#### THE DATA

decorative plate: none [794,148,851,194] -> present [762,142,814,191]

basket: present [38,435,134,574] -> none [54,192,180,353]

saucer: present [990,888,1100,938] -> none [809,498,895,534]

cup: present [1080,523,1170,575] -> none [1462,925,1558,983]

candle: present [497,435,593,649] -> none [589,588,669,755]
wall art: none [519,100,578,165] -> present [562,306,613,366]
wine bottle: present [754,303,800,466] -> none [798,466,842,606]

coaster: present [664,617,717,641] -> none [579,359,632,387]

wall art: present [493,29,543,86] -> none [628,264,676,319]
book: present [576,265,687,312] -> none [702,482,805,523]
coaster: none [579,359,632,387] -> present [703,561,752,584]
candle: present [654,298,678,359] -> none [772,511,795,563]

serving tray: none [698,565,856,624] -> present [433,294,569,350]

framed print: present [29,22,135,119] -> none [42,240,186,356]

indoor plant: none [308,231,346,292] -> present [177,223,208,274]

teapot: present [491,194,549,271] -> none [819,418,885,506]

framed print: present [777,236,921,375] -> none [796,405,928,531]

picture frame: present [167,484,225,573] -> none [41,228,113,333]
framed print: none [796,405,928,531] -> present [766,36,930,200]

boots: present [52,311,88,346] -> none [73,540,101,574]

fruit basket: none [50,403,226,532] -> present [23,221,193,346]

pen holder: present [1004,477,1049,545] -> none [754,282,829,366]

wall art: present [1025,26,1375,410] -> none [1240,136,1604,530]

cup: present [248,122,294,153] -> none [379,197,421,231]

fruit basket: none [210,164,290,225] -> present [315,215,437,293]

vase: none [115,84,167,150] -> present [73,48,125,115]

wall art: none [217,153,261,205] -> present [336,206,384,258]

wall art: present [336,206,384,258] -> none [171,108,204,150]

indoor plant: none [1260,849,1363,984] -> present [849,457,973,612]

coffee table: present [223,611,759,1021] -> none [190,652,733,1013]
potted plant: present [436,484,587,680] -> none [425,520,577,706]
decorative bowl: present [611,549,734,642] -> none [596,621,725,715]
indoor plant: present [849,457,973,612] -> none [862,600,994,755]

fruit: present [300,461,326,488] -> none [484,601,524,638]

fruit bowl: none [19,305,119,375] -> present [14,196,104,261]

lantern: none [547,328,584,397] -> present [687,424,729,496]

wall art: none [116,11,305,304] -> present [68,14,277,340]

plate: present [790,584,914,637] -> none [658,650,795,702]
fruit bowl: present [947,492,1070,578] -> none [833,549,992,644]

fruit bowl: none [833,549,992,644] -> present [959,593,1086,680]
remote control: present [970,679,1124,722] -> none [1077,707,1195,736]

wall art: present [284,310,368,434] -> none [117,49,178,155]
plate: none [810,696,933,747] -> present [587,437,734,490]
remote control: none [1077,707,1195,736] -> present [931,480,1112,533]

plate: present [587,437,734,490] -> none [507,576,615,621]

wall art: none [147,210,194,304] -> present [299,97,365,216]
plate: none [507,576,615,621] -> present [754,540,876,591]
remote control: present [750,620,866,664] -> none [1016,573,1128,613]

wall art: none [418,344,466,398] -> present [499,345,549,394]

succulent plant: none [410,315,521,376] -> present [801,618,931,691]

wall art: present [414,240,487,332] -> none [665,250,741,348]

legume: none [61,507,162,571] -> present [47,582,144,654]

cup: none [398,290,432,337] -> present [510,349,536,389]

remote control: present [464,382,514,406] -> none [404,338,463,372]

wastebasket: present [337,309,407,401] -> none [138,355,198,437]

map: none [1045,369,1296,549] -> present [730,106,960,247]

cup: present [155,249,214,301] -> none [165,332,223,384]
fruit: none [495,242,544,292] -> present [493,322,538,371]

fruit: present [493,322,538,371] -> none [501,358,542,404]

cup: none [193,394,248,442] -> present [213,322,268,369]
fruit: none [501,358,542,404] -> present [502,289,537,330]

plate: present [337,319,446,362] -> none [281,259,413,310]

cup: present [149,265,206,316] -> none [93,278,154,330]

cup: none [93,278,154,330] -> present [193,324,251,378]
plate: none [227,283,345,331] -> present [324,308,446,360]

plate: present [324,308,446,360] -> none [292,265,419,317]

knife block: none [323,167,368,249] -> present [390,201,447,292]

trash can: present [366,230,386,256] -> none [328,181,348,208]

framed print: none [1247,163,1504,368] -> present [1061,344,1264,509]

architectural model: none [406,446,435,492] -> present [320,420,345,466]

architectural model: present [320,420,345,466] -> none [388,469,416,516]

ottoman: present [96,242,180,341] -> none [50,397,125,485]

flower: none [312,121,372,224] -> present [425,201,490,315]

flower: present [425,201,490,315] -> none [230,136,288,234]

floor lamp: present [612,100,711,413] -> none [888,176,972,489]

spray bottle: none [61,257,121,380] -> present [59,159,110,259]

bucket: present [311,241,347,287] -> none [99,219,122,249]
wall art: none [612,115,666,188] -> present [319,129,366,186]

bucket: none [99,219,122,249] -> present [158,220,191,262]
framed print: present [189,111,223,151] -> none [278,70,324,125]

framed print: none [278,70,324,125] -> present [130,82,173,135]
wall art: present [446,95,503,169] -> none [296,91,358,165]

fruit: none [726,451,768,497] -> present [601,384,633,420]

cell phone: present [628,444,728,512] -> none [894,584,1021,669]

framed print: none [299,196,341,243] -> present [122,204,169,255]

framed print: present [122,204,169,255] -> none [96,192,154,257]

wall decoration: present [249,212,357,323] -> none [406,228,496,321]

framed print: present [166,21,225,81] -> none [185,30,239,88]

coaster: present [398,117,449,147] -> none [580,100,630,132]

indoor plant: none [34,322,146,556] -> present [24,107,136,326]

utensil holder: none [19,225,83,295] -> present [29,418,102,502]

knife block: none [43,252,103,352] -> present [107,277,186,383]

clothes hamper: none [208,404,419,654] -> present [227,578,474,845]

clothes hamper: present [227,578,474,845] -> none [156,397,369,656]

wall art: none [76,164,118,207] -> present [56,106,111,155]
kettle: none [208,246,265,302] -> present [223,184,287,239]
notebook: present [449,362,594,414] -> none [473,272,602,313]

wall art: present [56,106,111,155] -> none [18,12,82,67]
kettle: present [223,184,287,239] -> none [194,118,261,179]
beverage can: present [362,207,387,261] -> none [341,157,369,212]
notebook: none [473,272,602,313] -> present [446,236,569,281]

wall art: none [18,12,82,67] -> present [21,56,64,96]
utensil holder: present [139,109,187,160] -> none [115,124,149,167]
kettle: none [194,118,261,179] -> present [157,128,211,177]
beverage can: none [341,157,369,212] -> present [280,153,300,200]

########

■ **TO-DO ITEM**
Copy exactly the lines that run from the first line of the data to the line containing "candle: present [497,435,593,649]", please, with both ends included and nothing else.

■ **ANSWER SPACE**
decorative plate: none [794,148,851,194] -> present [762,142,814,191]

basket: present [38,435,134,574] -> none [54,192,180,353]

saucer: present [990,888,1100,938] -> none [809,498,895,534]

cup: present [1080,523,1170,575] -> none [1462,925,1558,983]

candle: present [497,435,593,649] -> none [589,588,669,755]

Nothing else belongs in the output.